〈おいしい歴史を訪ねて〉

歴史があるところには、城跡や建造物や信仰への思いなど人が集まり生活した痕跡が数多くある。訪れた土地の、史跡・酒蔵・陶芸・食を通して、その土地の歴史を感じる。そんな歴史の偶然(必然?)から生まれた美味が交差する場所を、気鋭のフォトグラファー小平尚典が切り取り、届ける。モットーは、「歴史あるところに、おいしいものあり」。

第3回 関ヶ原の合戦と家康と味噌

関ヶ原の合戦で勝利した徳川家康は、それから300年という長い江戸時代を構築する。

 

言い伝えられるところによると、徳川家康はどうも太り気味で健康を意識してか、戦国時代でも粗食だったらしい。たぶん、麦飯と故郷三河の八丁味噌が使われている味噌おにぎりを食べたんだろうなあ。

 

一方、石田三成は何を食べていたのか。共に西軍で奮戦し、親友でもあった大谷刑部がふるまったのが、臼で挽いて細かくした米を粥にした「割粥」であったそう。これは豊臣秀吉の好物でもあったと聞く。なんとなく、味噌の方が消化も良く栄養価もあるように思える。ここぞというときに力も出たのだろう。

 

天下分け目の合戦を勝利に導いたひとつの要因は味噌かもしれない。ということで今回のテーマは「家康と味噌」。

 

尾張〜稲葉〜墨俣〜大垣〜関ヶ原と美濃路コースを選んだ。

まずは、味噌串カツで、旅の先陣を切る

「黄金屋」

地元でも大人気の串カツのお店へ。串カツといえば大阪のイメージもあるが、味噌をつけて食べるのが“名古屋流”。店によってタレの味わいが異なるので、いろんな店を食べ歩き自分のお気に入りを見つけたい。今回紹介するのは「黄金屋」。秘伝のタレが地元の人の胃袋を掴んではなさない。
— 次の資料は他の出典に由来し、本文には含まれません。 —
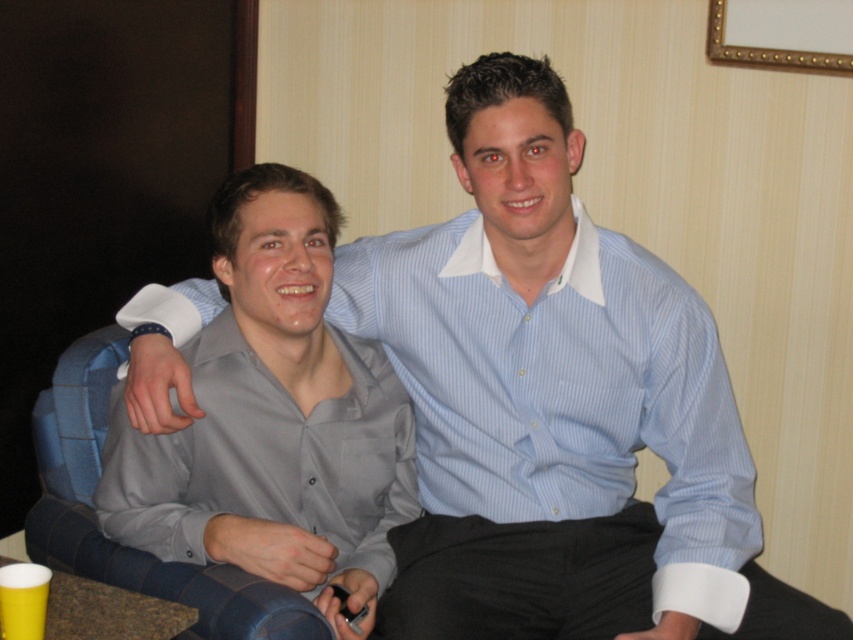
Who is positioned more to the right, matte gray shirt at center or gold metallic picture frame at upper right?

From the viewer's perspective, gold metallic picture frame at upper right appears more on the right side.

This screenshot has height=640, width=853. Describe the element at coordinates (274, 419) in the screenshot. I see `matte gray shirt at center` at that location.

The image size is (853, 640). What are the coordinates of `matte gray shirt at center` in the screenshot? It's located at (274, 419).

Where is `matte gray shirt at center`? This screenshot has height=640, width=853. matte gray shirt at center is located at coordinates (274, 419).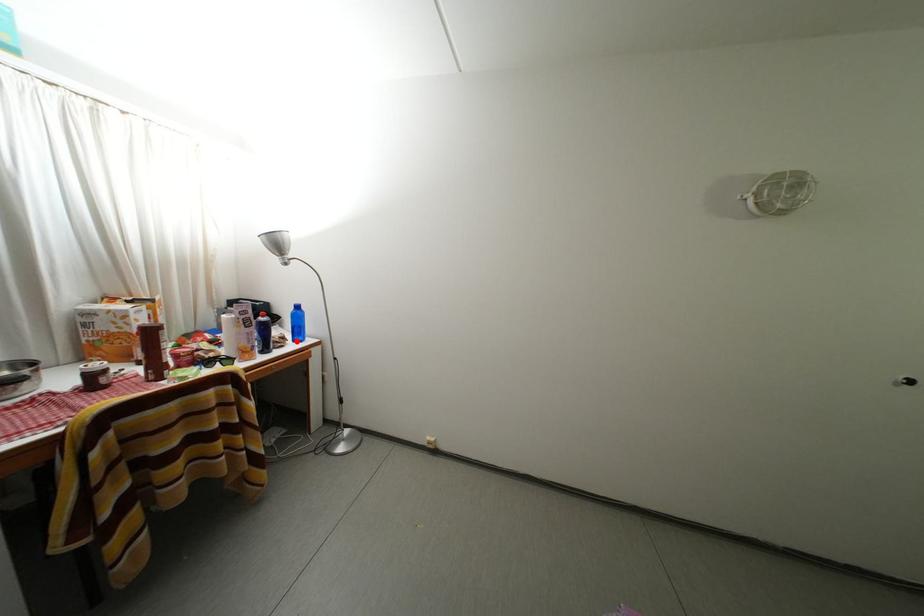
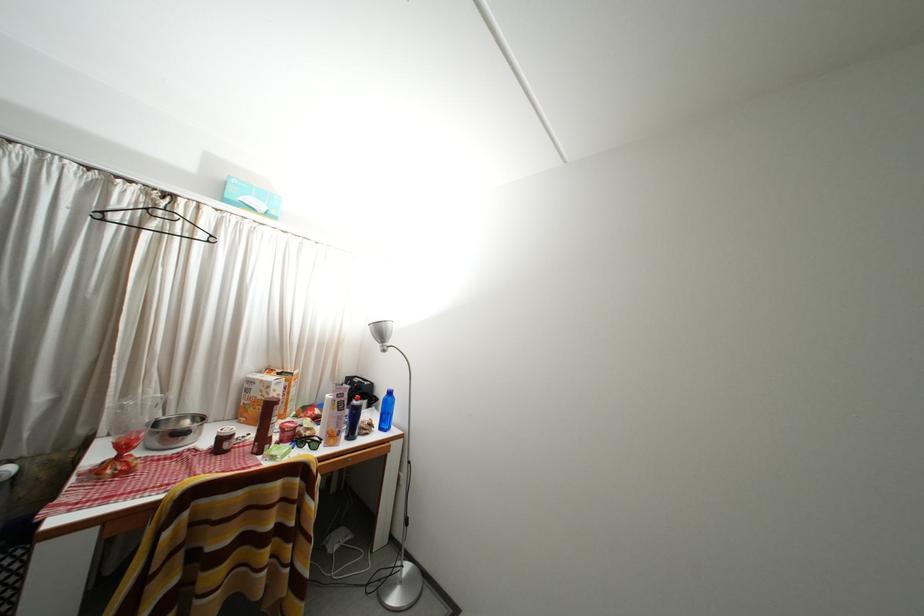
Find the pixel in the second image that matches the highlighted location in the first image.

(383, 428)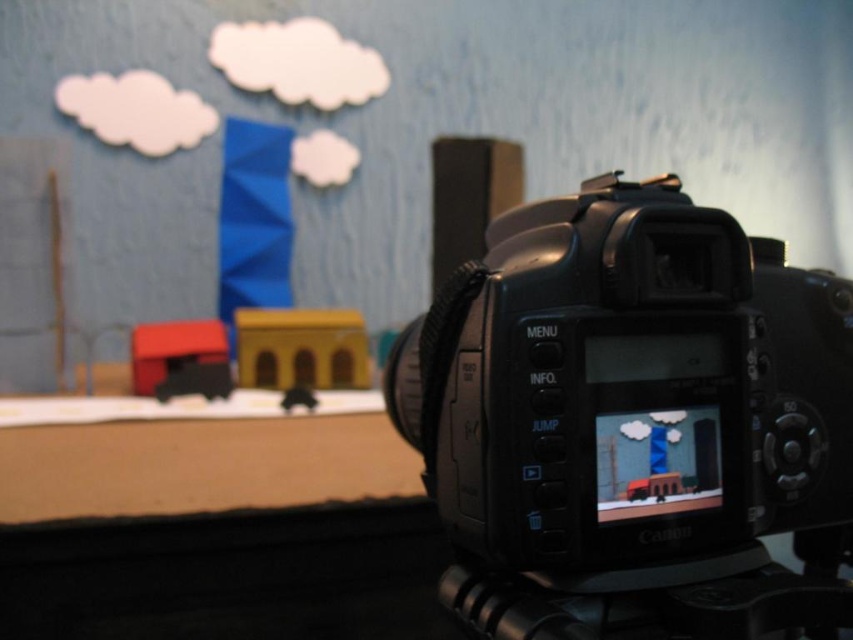
Question: Does matte paper clouds at upper center appear on the left side of black plastic camera at center?

Choices:
 (A) yes
 (B) no

Answer: (A)

Question: Does matte paper clouds at upper center have a lesser width compared to black rubber tripod at lower center?

Choices:
 (A) no
 (B) yes

Answer: (A)

Question: Which object is the closest to the black plastic camera at center?

Choices:
 (A) black rubber tripod at lower center
 (B) matte paper clouds at upper center

Answer: (A)

Question: Which object is the closest to the matte paper clouds at upper center?

Choices:
 (A) black plastic camera at center
 (B) black rubber tripod at lower center

Answer: (A)

Question: Which object appears farthest from the camera in this image?

Choices:
 (A) black plastic camera at center
 (B) black rubber tripod at lower center
 (C) matte paper clouds at upper center

Answer: (C)

Question: Does matte paper clouds at upper center come behind black plastic camera at center?

Choices:
 (A) no
 (B) yes

Answer: (B)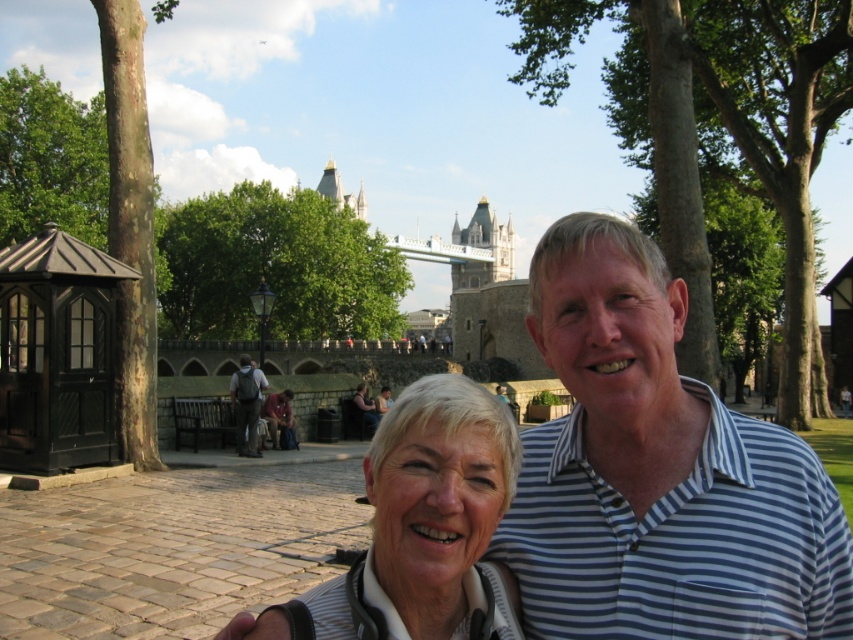
You are a photographer trying to capture the blue striped shirt at center in your shot. Based on its 2D coordinates, where should you position your camera to ensure it is centered in the frame?

The blue striped shirt at center is already at the center of the frame since its 2D coordinates are at point (x=657, y=472), which is close to the center point of the image.

You are a photographer trying to capture a photo of the blonde hair at center without including the black wood gazebo at left in the frame. Is this possible given their current positions?

The black wood gazebo at left is positioned over blonde hair at center, so it would block the view. Therefore, it is not possible to take a photo of the blonde hair at center without including the black wood gazebo at left in the frame.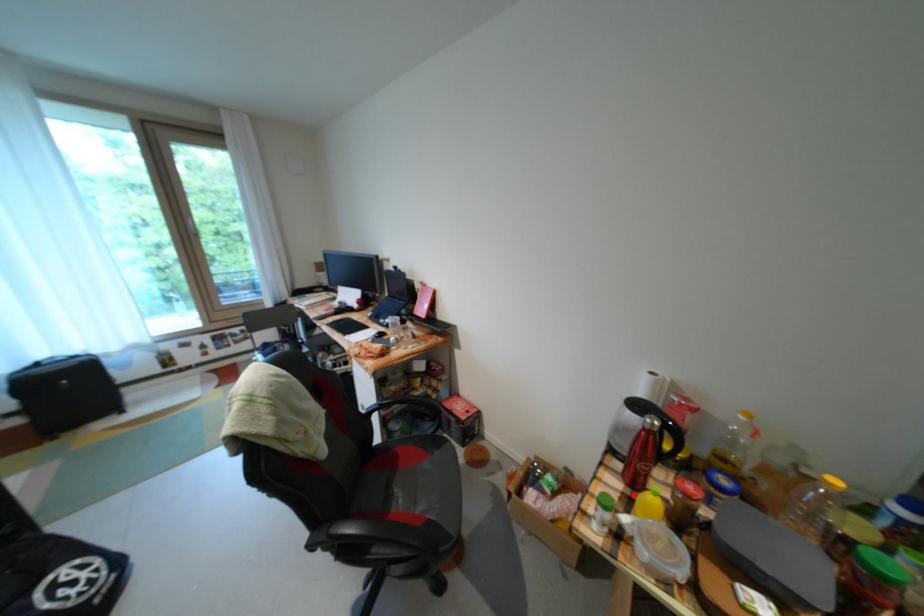
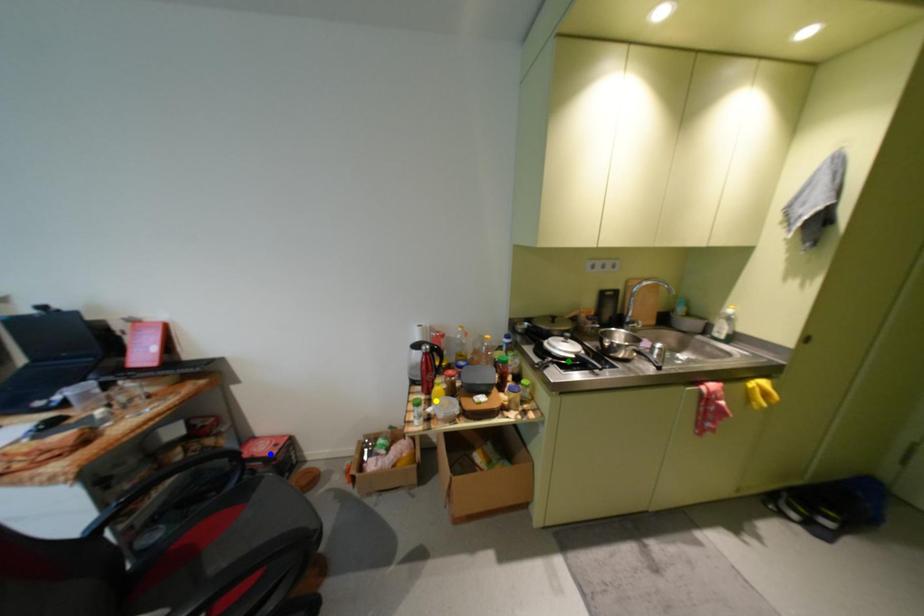
Question: I am providing you with two images of the same scene from different viewpoints. A red point is marked on the first image. You are given multiple points on the second image. Which spot in image 2 lines up with the point in image 1?

Choices:
 (A) blue point
 (B) yellow point
 (C) green point

Answer: (B)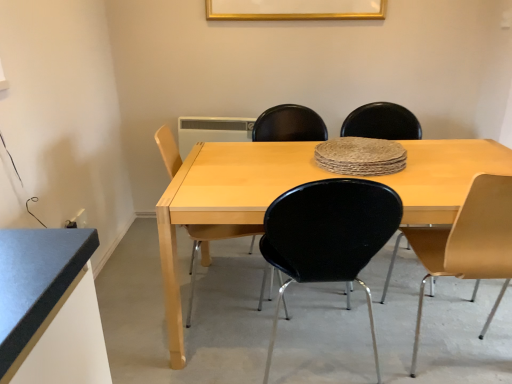
Locate an element on the screen. free area in between matte black chair at center, placed as the second chair when sorted from right to left, and glossy black chair at center, which is the 2th chair from left to right is located at coordinates (357, 311).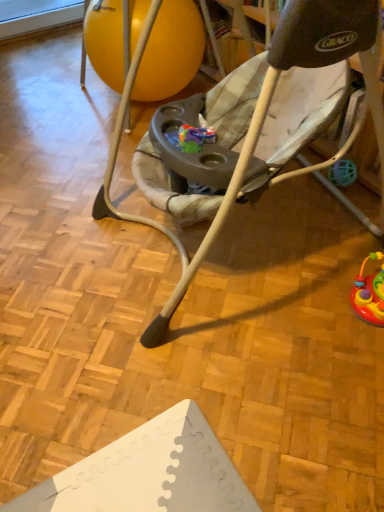
This screenshot has width=384, height=512. Find the location of `vacant space in gray fabric baby swing at center (from a real-world perspective)`. vacant space in gray fabric baby swing at center (from a real-world perspective) is located at coordinates (250, 241).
体裁は居酒屋なので、メニューはさまざま。シロもおいしかったし、くだけたサービスもいい。地元の人にも大変人気で、店内は活気にあふれている。

翌朝は敵を知るため秀吉生誕の地である豊国神社へ

関ヶ原の合戦とは、安土桃山時代の慶長5年9月15日(1600年10月21日)に美濃国不破郡関ヶ原で行われた野戦のことだ。西に豊臣秀吉の意を酌んだ石田三成が笹尾山を陣地とし、南の松尾山に小早川秀秋、東の南宮山の頂上には毛利秀元の主力がおり、西軍は南宮山の南側裏を迂回して進む。その下の桃配山に徳川家康がいたが、東軍は南宮川の正面を進軍する。東軍、西軍の彼らはニアミスを繰り返し、雨の中天下分け目の命をかけた緊迫感があった。歴史的影響をもたらす一大合戦としてのダイナミズムに加え、知恵と武力の攻防をひもとくと実に面白い。

岐阜城に立ち寄り、15時のおやつで味噌パワーをいただく

次に訪れたのは、かつては稲葉山城と称していた、岐阜城。長良川の鵜飼も楽しんだ。

少し下にくだって荷席稲荷大明神へ。いろんな串カツ&どて焼き屋が並び賑わうこの界隈で、15時のおやつ。食べるのはもちろん味噌料理。

稲荷神社周辺の近く、千代保稲荷近辺にある串揚げのお店

小腹が空いたときに食べる味噌とくるみのおにぎりは絶品。腹持ちもいい。家康に勝利をもたらしたのはこの日本のスーパーフードかもしれない。

伊吹山を見ながら、いざ関ヶ原へ

最終目的地の関ヶ原古戦場。徳川家の葵の御紋と三成の旗印「大一大万大吉」がたなびいている。

「関ヶ原の戦い」とは何だったのか? 石田三成と小早川秀秋、徳川家康と秀吉との関係、愛憎、性格などの分析や考察を交えながら散歩をした。人は多種多様で、その状況次第で考えも変わるし、一方で良い人でも角度を変えると悪い人になる。今の時代でも立場が変われば見聞や価値観が違うのと同じだ。

 

家康は好奇心旺盛で食通だったらしい。各地で家康が好んだ食べ物があると聞く。彼の味噌以外の食文化も探してみたい。